СУТЬ ЗАДАНИЯ:
Пожалуйста, продолжите приведенный ниже текст о Пушкине в Кишиневе, начав сразу после его последнего предложения.

ФРАГМЕНТ ТЕКСТА:
И еще один намек на нее же – «Ее супруг, почтенный человек, седой старик».

Судя по тому, что именно Алексеев в Кишиневе ввел Пушкина в местное общество, поэт вряд ли стал бы перебегать ему дорогу. Так что отношения 23-летней Марии и 22-летнего Александра Сергеевича (возраст на момент написания «Гавриилиады») были, вероятнее всего, платоническими. И вот вам подтверждение. Пять лет спустя Пушкин писал Алексееву из Пскова: «Твой почерк, опрятный и чопорный, кишиневские звуки, берег Быка, еврейка, Соловкина, Калипсо. Милый мой, ты возвратил меня Бессарабии! Я готов доныне идти по твоим следам, утешаясь мыслию, что орогачу друга». Судя по тому, в каком времени стоит глагол «орогатить» – да, платонические отношения. «Мечты, мечты, где ваша сладость».

И если об отдельно взятых жителях Кишинева у Пушкина остались самые лучшие воспоминания, в целом от города он был явно не в восторге. В 1823 году известный российский мемуарист Филипп Вигель приглашает Пушкина, к тому времени перебравшегося в Одессу, в гости в Кишинев. И получает в ответ слегка проникнутые иронией стихотворные строки:

Проклятый город Кишинев!
Тебя бранить язык устанет.
Когда-нибудь на грешный кров
Твоих запачканных домов
Небесный гром, конечно, грянет,
И – не найду твоих следов!
Падут, погибнут, пламенея,
И пестрый дом Варфоломея,
И лавки грязные жидов:
Так, если верить Моисею,
Погиб несчастливый Содом.

То, что в этом стихотворении употреблено слово «жид», не является признаком антисемитизма. В 1820–1840-е годы оно употреблялось в литературном языке даже чаще, чем «еврей», и не являлось настолько оскорбительным, каким оно стало позже. Скорее «еврей» было более официальным, а «жид» – более простонародным. Когда Пушкин готовил к публикации «Братьев-разбойников», он опасался, что цензура выкинет из текста слова «жид», «харчевня» и «поп». В результате не прошел цензуру только «поп».

СПИСОК СТРОК:
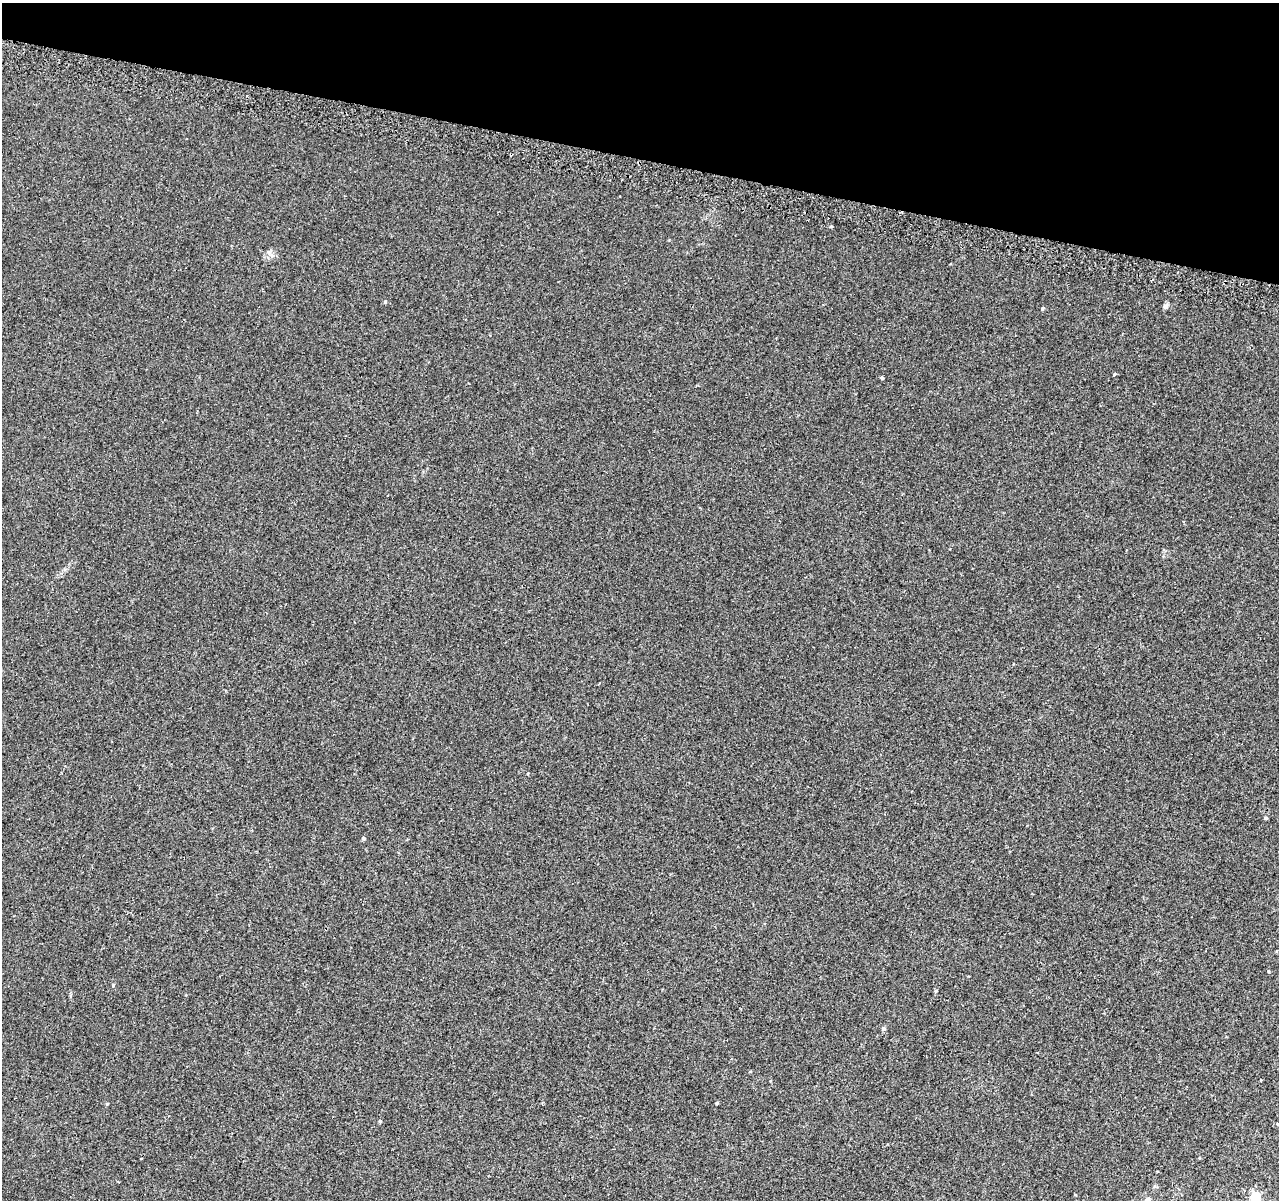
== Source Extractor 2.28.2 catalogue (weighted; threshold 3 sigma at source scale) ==
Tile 2 of 4 x 4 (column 2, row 1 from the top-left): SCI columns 1321-2597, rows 3862-5059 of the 5193 x 5391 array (HDU 1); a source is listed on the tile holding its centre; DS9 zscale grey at full resolution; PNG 1281 x 1202 px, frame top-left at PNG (2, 3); no overlay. Shown black and unused: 13% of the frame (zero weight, under 2 of 3 exposures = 3% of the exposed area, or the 3 px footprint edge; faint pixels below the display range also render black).
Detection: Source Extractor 2.28.2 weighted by HDU 2 'WHT'; one run over the whole footprint, this tile lists its part. Background 0.00843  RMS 0.0068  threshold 0.0307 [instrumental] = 3 sigma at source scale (4.5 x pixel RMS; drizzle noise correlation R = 1.50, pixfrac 1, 0.0396/0.0396 arcsec/px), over >= 5 px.
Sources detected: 15; all 15 listed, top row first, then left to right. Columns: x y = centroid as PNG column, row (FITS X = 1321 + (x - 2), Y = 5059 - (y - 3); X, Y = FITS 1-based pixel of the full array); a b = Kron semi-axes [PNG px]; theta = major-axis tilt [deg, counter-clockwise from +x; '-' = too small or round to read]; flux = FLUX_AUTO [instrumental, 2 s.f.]
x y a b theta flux
385 302 4 4 - 0.72
1166 306 7 6 - 1.8
1043 308 5 3 - 0.67
1114 374 4 3 - 0.63
882 378 4 3 - 2.5
1266 818 4 3 - 0.8
363 838 5 4 - 0.96
113 985 4 4 - 0.57
936 991 5 4 - 0.63
884 1029 5 5 - 1.4
717 1103 4 3 - 0.62
107 1104 4 3 - 0.54
380 1121 4 3 - 0.56
1255 1197 5 5 - 33
1147 1200 5 5 - 2.5
Isophote crosses this tile's border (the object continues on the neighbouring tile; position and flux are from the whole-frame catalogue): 2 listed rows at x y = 1255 1197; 1147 1200
Unlisted compact peaks at least as high as the median listed source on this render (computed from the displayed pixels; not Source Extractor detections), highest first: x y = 831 226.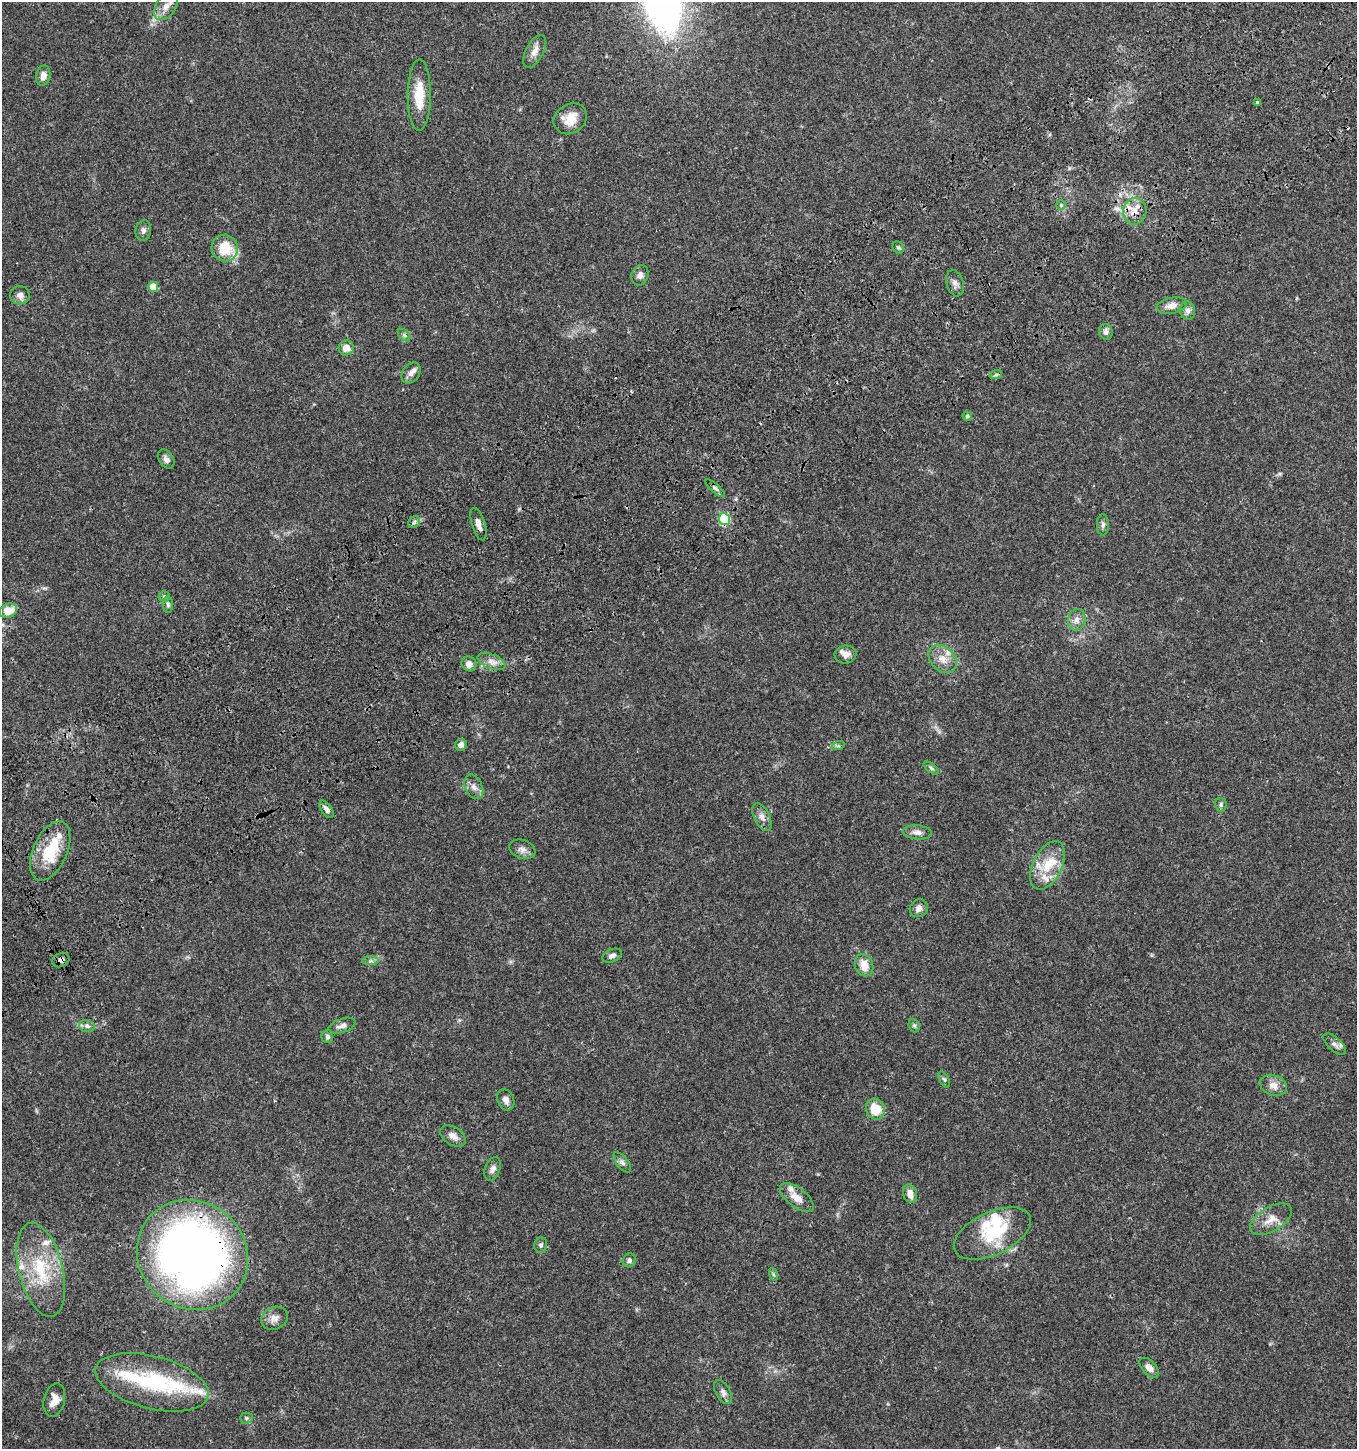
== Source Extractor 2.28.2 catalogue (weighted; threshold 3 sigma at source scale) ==
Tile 10 of 4 x 4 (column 2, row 3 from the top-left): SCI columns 1533-2887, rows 1557-3003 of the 5835 x 6003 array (HDU 1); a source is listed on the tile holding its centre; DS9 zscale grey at full resolution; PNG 1359 x 1451 px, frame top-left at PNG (2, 2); each listed source drawn as its Kron ellipse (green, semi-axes under 4 px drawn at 4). Shown black and unused: <1% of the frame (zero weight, under 3 of 4 exposures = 6% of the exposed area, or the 3 px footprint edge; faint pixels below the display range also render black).
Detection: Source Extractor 2.28.2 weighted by HDU 2 'WHT'; one run over the whole footprint, this tile lists its part. Background 0.0349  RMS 0.0033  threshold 0.0149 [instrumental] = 3 sigma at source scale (4.5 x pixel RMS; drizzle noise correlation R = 1.50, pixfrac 1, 0.0396/0.0396 arcsec/px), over >= 5 px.
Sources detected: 95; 3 cosmic-ray / hot-pixel residue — neither listed nor drawn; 12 inside a brighter listed object's ellipse — not listed separately; the other 80 listed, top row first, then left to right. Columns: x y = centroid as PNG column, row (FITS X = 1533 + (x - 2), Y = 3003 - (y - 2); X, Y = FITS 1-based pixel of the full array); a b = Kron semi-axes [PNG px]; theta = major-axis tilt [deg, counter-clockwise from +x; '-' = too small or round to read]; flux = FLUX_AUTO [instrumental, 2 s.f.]
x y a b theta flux
166 7 15 9 53 3.2
535 51 18 8 62 2.6
43 76 10 7 77 2.1
419 95 35 11 90 8.4
1257 102 3 3 - 1
570 119 17 14 35 5.3
1061 205 5 5 - 0.44
1135 211 13 11 80 3.7
143 230 10 8 81 1.3
898 247 6 5 - 0.59
225 248 13 13 - 9.8
640 275 10 8 69 1.6
955 283 13 8 -74 1.7
153 287 5 5 - 6.8
20 295 10 9 - 1.7
1172 306 15 8 12 2.6
1188 311 9 7 -79 1.4
1106 332 8 6 -73 1.4
404 335 7 4 -45 0.71
346 348 7 7 - 2.5
411 373 11 8 54 1.9
996 374 6 4 20 0.59
967 416 5 4 - 0.59
166 459 10 7 -55 1.3
715 488 12 4 -42 0.93
724 519 6 5 - 25
414 522 6 5 - 0.75
478 524 17 6 -73 2.2
1103 525 10 6 -90 1
164 596 5 5 - 0.59
168 605 8 5 -86 0.78
8 611 9 6 21 5.7
1077 620 11 8 73 2
845 655 11 9 7 2.1
942 659 16 12 -46 3.9
492 662 15 7 -21 2.1
469 664 8 7 - 2.1
461 745 6 5 - 1.9
838 746 7 4 17 0.56
931 768 9 4 -36 0.68
474 787 13 8 -64 2
1221 805 6 6 - 0.7
327 809 10 5 -56 1.4
762 817 15 7 -64 2
917 832 14 7 -5 1.9
522 849 13 9 -20 1.8
50 851 31 17 66 15
1047 865 26 14 64 8.9
919 908 9 8 - 1.7
612 956 10 6 22 1.4
61 960 9 6 28 1.6
371 961 8 4 0 0.76
864 965 11 9 -71 4
87 1026 8 6 -14 0.99
342 1026 14 7 18 1.7
914 1026 7 5 -68 0.6
327 1037 6 5 - 0.77
1335 1044 14 6 -43 1.6
944 1079 8 4 -63 0.61
1273 1085 14 10 -18 2.8
506 1100 11 8 -68 1.6
875 1109 10 9 - 6.8
453 1136 14 9 -33 2.1
622 1162 12 5 -52 1.2
493 1169 12 7 70 1.6
910 1194 9 7 -75 2.7
797 1198 20 9 -37 3.7
1271 1219 23 12 30 4.3
992 1233 41 21 25 18
541 1245 7 6 - 0.84
192 1255 57 53 -42 240
629 1260 7 6 - 0.97
41 1270 48 22 -76 20
773 1274 6 4 -71 0.52
275 1318 14 11 26 2.3
1149 1368 12 7 -47 2.3
152 1382 58 26 -14 29
723 1392 13 7 -60 1.5
54 1400 17 10 76 3.6
246 1418 6 5 - 0.62
Overlapping masked pixels (flux is a lower limit): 5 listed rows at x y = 1135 211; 724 519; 478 524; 61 960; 192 1255
Isophote crosses this tile's border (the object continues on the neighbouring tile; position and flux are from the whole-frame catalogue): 1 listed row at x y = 166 7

ОТВЕТ НА ЗАДАНИЕ:
Вот оригинал четверостишия, поправленного цензурой: 
За деревом сидим и ждем: 
Идет ли позднею дорогой
Богатый жид иль поп убогой, –
Всё наше! Всё себе берем.
В 1825 году третья строчка выглядела так – «Богатый жид иль … убогой». В 1827 году – «Богатый жид или убогой».

В разных текстах Пушкина оба слова («жид» и «евреи») встречаются примерно с одинаковой частотой. А в трагедии «Скупой рыцарь», написанной в Болдинскую осень 1830 года, молодой рыцарь Альбер обращается к ростовщику так:

А, приятель!
Проклятый жид, почтенный Соломон,
Пожалуй-ка сюда: так ты, я слышу,
Не веришь в долг.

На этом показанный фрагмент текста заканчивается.